WHAT IS NEEDED: Reproduce the lines from the one containing "This document pairs" to the one containing "dist [0.000614, 0.000560]", replacing "lens line" with "intrinsics line" and leaving everything else unchanged.

ENTRIES SUPPLIED:
○ ○ ○ ○ ○

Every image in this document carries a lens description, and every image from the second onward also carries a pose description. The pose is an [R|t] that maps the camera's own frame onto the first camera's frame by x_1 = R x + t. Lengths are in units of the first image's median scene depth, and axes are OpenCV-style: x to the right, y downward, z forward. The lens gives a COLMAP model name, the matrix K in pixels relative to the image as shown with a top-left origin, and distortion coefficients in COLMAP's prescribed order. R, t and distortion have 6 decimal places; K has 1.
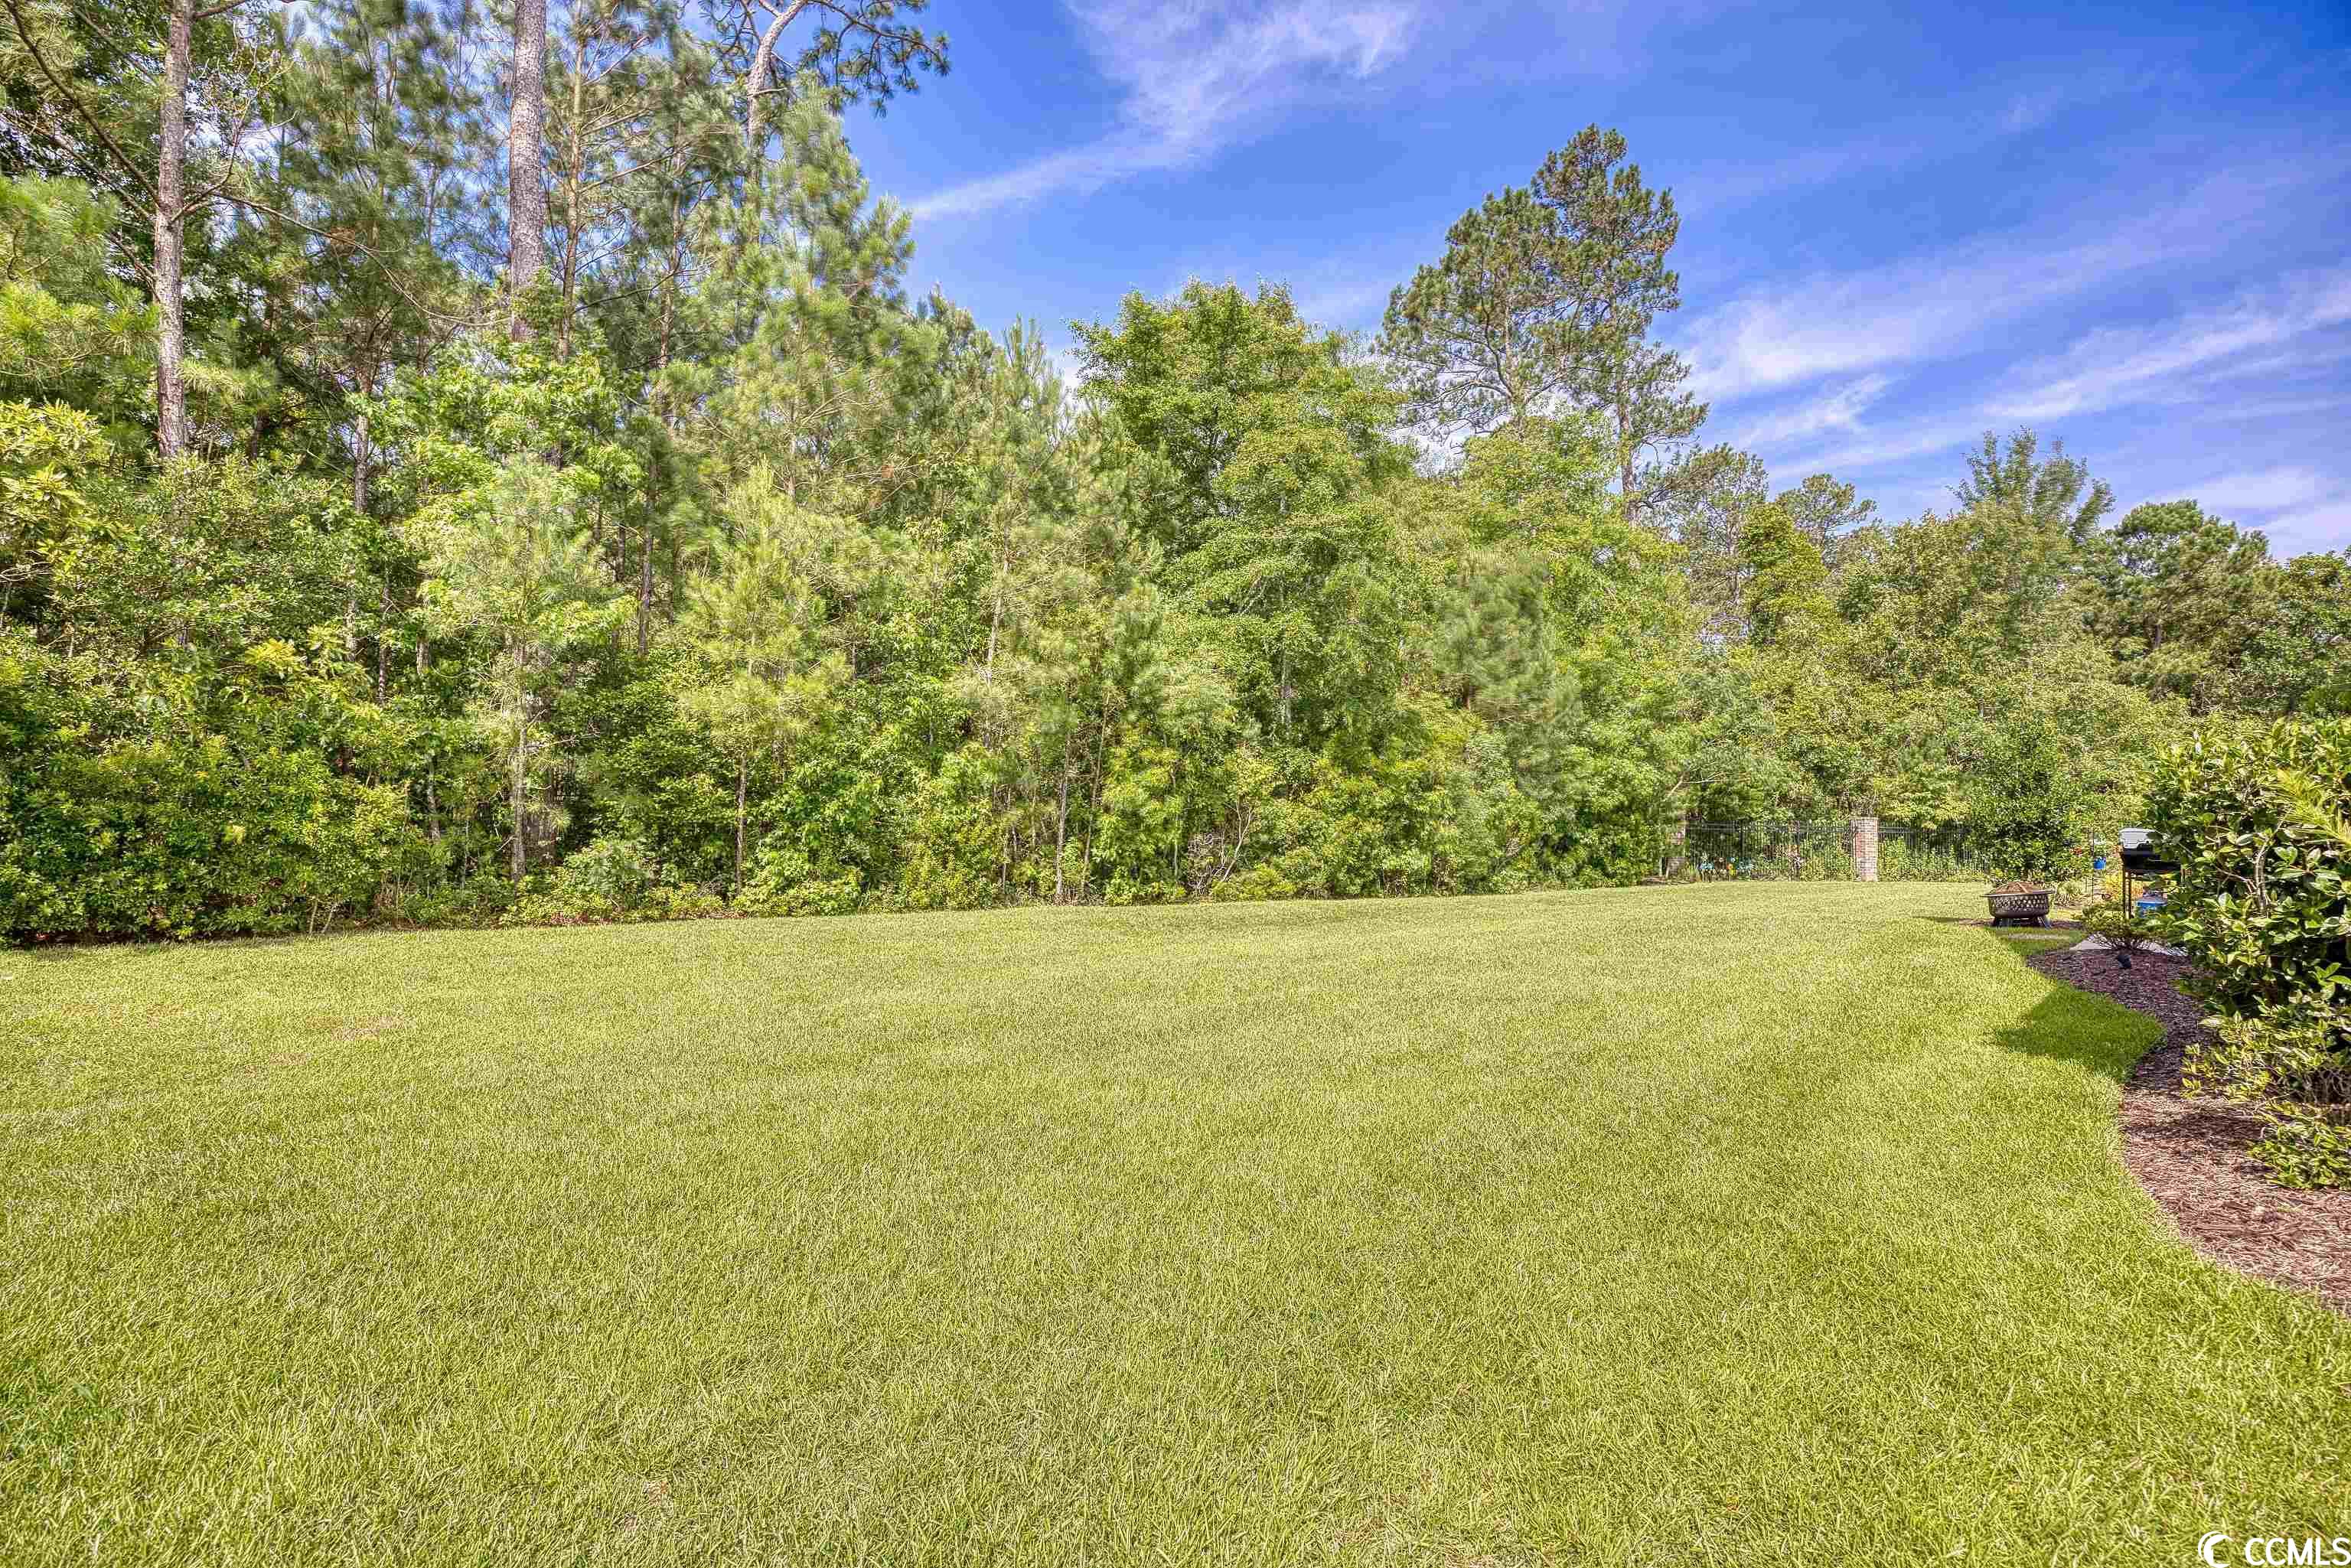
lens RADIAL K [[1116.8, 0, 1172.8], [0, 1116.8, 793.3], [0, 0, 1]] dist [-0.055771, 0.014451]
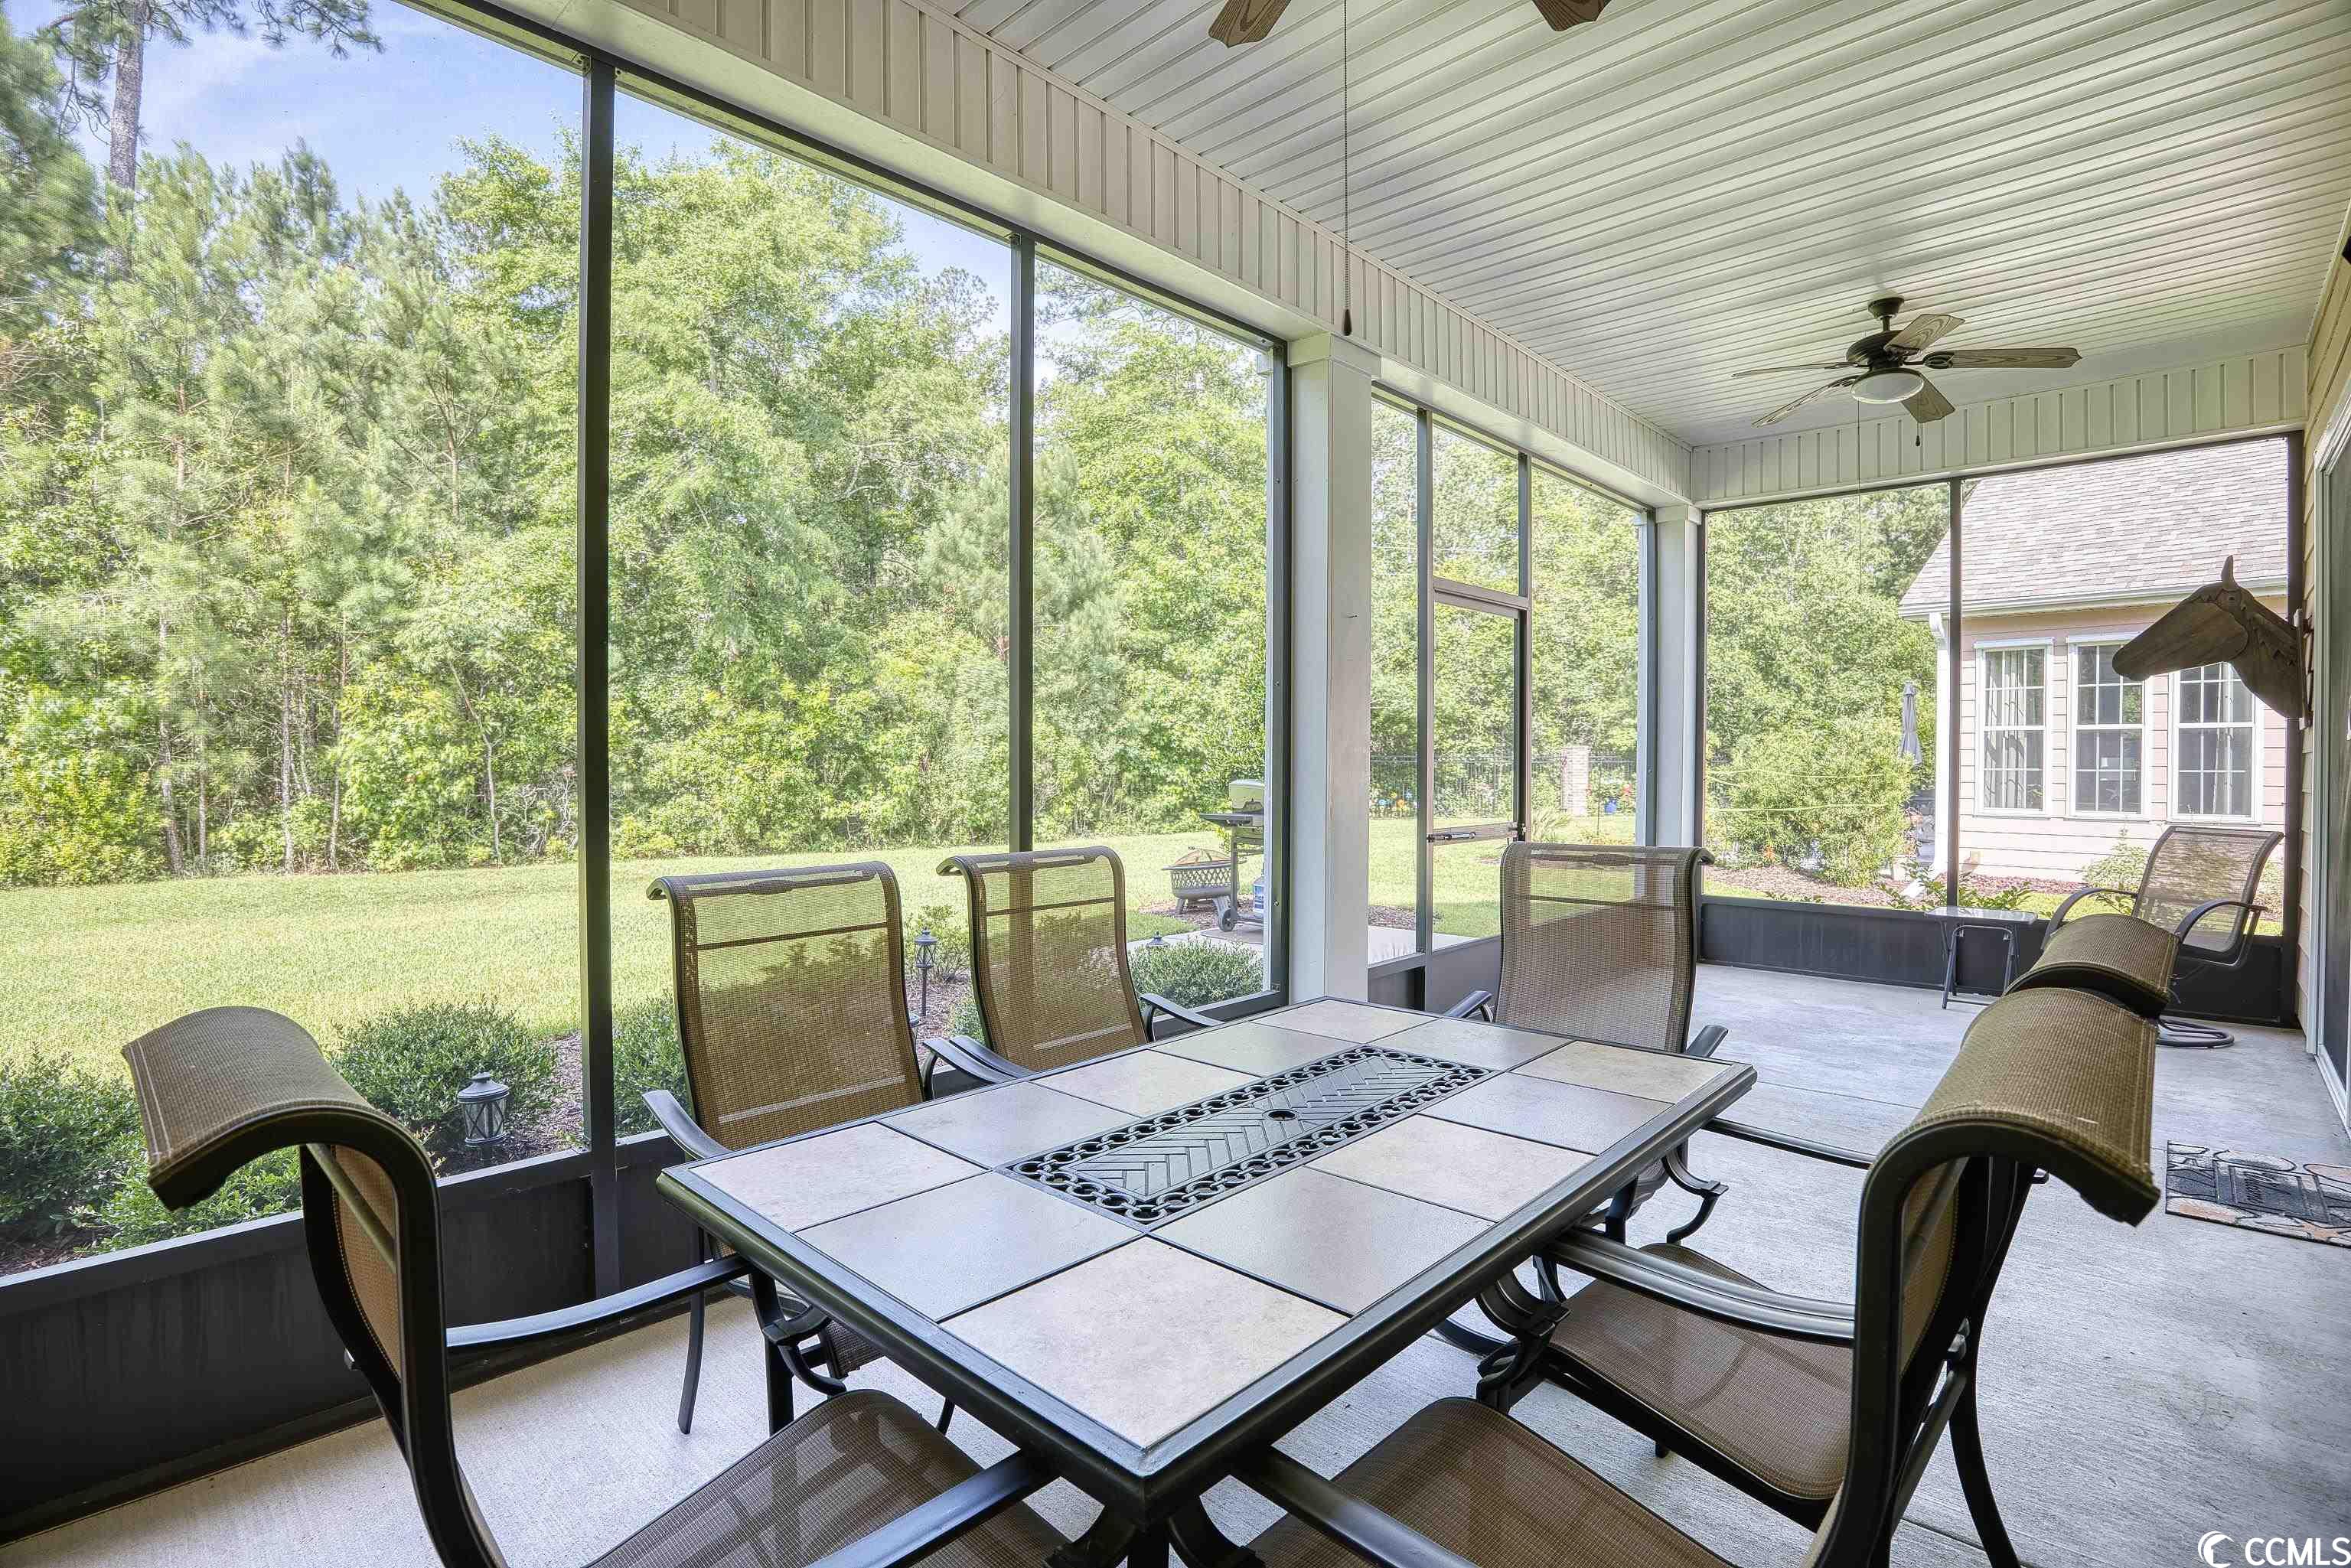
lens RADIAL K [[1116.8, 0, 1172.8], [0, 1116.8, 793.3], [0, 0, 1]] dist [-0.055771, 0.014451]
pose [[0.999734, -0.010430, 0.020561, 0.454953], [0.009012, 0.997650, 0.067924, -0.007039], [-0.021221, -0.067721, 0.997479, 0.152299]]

○ ○ ○ ○ ○

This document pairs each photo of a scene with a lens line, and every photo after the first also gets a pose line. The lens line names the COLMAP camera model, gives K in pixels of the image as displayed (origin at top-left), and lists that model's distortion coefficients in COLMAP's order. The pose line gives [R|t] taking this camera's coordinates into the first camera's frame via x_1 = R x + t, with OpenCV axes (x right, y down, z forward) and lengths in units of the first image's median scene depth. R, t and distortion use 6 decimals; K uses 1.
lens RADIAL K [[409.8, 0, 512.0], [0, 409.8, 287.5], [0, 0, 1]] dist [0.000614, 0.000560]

○ ○ ○ ○ ○

ANSWER SPACE:
This document pairs each photo of a scene with a intrinsics line, and every photo after the first also gets a pose line. The intrinsics line names the COLMAP camera model, gives K in pixels of the image as displayed (origin at top-left), and lists that model's distortion coefficients in COLMAP's order. The pose line gives [R|t] taking this camera's coordinates into the first camera's frame via x_1 = R x + t, with OpenCV axes (x right, y down, z forward) and lengths in units of the first image's median scene depth. R, t and distortion use 6 decimals; K uses 1.
lens RADIAL K [[409.8, 0, 512.0], [0, 409.8, 287.5], [0, 0, 1]] dist [0.000614, 0.000560]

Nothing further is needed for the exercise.